# PASSAGE SHOWN
--- --- ---
Days before the Sunday ceremony, OSU’s chosen speaker Chris Pan said on LinkedIn that he had taken the psychedelic drug ayahuasca to write his first drafts.

“Got some help from AI (Ayahuasca Intelligence) this week to write my commencement speech for 60,000 grads and family members at Ohio State University next Sunday,” Pan wrote. “Tried ChatGPT but wasn’t that good.”

Pan was billed as a “social entrepreneur, musician and inspirational speaker” on the commencement’s program. But his speech and an on-stage demonstration with OSU President Ted Carter drew boos from the audience, audible in the university’s livestream, as Pan tried to encourage graduates and attendees to buy cryptocurrency.

“Saving is not enough because inflation exploded after the pandemic, which is why everything got so expensive … I see Bitcoin as a very misunderstood asset class,” Pan said. “It is decentralized and finite, which means no government can print more at will.”

It was part of Pan’s pitch for investing, which he said was prevented by internal factors, rather than external like student debt or market conditions.

“The mechanics of investing are actually easy, but it comes down to mindset,” Pan said. “The most common barriers are fear, laziness and closed-mindedness.”
--- --- ---
# WHAT THE TASK REQUIRES
Please continue the news report on Chris Pan's Ohio State commencement speech, writing the next few paragraphs after its final quote.

# EXCERPTED RECORDS
--- --- ---
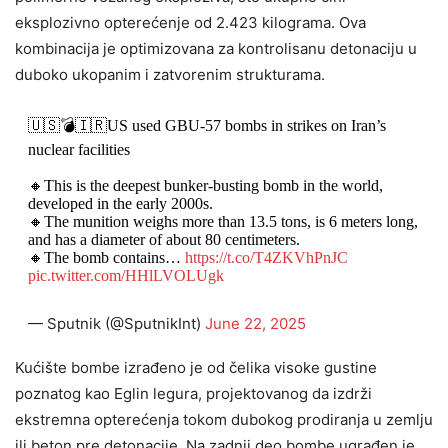
eksplozivno opterećenje od 2.423 kilograma. Ova
kombinacija je optimizovana za kontrolisanu detonaciju u
duboko ukopanim i zatvorenim strukturama.
🇺🇸💣🇮🇷US used GBU-57 bombs in strikes on Iran’s
nuclear facilities
🔸This is the deepest bunker-busting bomb in the world,
developed in the early 2000s.
🔸The munition weighs more than 13.5 tons, is 6 meters long,
and has a diameter of about 80 centimeters.
🔸The bomb contains…
https://t.co/T4ZKVhPnJC
pic.twitter.com/HHlLVOLUgk
— Sputnik (@SputnikInt)
June 22, 2025
Kućište bombe izrađeno je od čelika visoke gustine
poznatog kao Eglin legura, projektovanog da izdrži
ekstremna opterećenja tokom dubokog prodiranja u zemlju
ili beton pre detonacije. Na zadnji deo bombe ugrađen je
--- --- ---
# WRITTEN REPLY
Ohio State spokesperson Ben Johnson declined to comment on Pan’s mention of Bitcoin but clarified that the university does not approve its chosen speaker’s speeches before the ceremony. When asked about Pan’s comments about using psychedelic drugs to create the speech, Johnson said staff viewed his draft versions.

The university’s own coverage of the commencement also made no mention of the crypto commentary. Instead, it focused on other parts of his speech, like his encouragement of civility in society.

“We cannot learn forgiveness if no one has wronged us, compassion without suffering, and resilience without setbacks,” Pan said during the commencement speech. “We cannot learn tolerance without differing perspectives.”

Johnson said university commencement speakers are chosen after a panel of Ohio State students, faculty and staff reviews nominations from the OSU community. The panel then recommends options based on the candidates’ public speaking skills, message relevance, name recognition and core values consistent with those of the university.

Pan graduated from Ohio State in 1999. His LinkedIn profile lists previous stints as a senior associate at McKinsey & Company, marketing director for PepsiCo China and program manager for Facebook.

The speaker’s latest work involves his own company, MyIntent, which crafts braided bracelets with custom messages on them. Pan announced toward the end of his speech that he would give away a bracelet to every attendee in the stadium.

While commenters on social media were confused as to how that process would happen, the university’s spokesperson clarified that instructions were coming Monday.

“Graduates should receive an email from the university today with further information,” Johnson said. “We did not share student contact info.”